With two different pension-reform measures on the upcoming ballot, it’s no secret that pension reform will have a significant impact on the November election. But how did the city get to the point of having a problem of this magnitude? Clearly the recession has played a big part, but what about the many negotiated increases in benefits over the course of the last decade?
While there has been much discussion here at SPUR about the magnitude of the pension crisis in San Francisco, scant attention has been paid to the many decisions that brought the city to the brink. In a recent article, the Examiner’s Josh Sabatini finally cast a light on the elephant in the room: “Among the factors leading to skyrocketing costs is a political culture that routinely rewards public employee unions with little thought about the future.”

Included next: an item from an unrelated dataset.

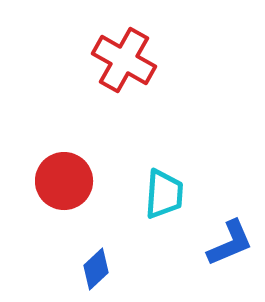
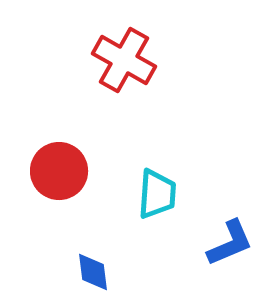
red circle: moved 5 px left, 10 px up
cyan trapezoid: moved 7 px left
blue diamond: moved 3 px left, 3 px down; rotated 54 degrees counterclockwise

These increases have taken many forms, but with little consideration of the financial implications down the road. Sabatini discussed some of the trends in pension benefits over the last decade, including how former Mayor Gavin Newsom struck a 24 percent, four-year pay increase with the Police Officers Association, as well as the firefighters and nurses unions.
But this was just one of the recent agreements that should cause concern in the current debate. The real issue is that pay increases have continued in the midst of this crisis, compounding problems with pension and other obligations. And the reality is that voters must also take some responsibility. In addition to turning a blind eye to fiscally irresponsible collective bargaining agreements, they have also approved a number of incremental changes at the ballot that have gradually — and sometimes radically — increased retirement benefits.
Once again, voters will have their say this fall. With two competing proposals for pension reform on the ballot for this November, and a slightly better understanding of the potential implications, voters have an opportunity to move things in the right direction. The city’s proposal (Proposition C) is estimated to save as much as $1.29 billion over ten years by increasing employee contributions and requiring contributions to the retiree health account. Jeff Adachi’s proposal (Proposition D) is projected to save as much as $1.62 billion by increasing employee contributions and reducing benefits for future employees.
While each proposal promises significant savings, this has to be the opening salvo in the debate: The total projected cost of pensions over the next ten years? Four to five times the savings offered by either proposal. That’s $6.57 billion.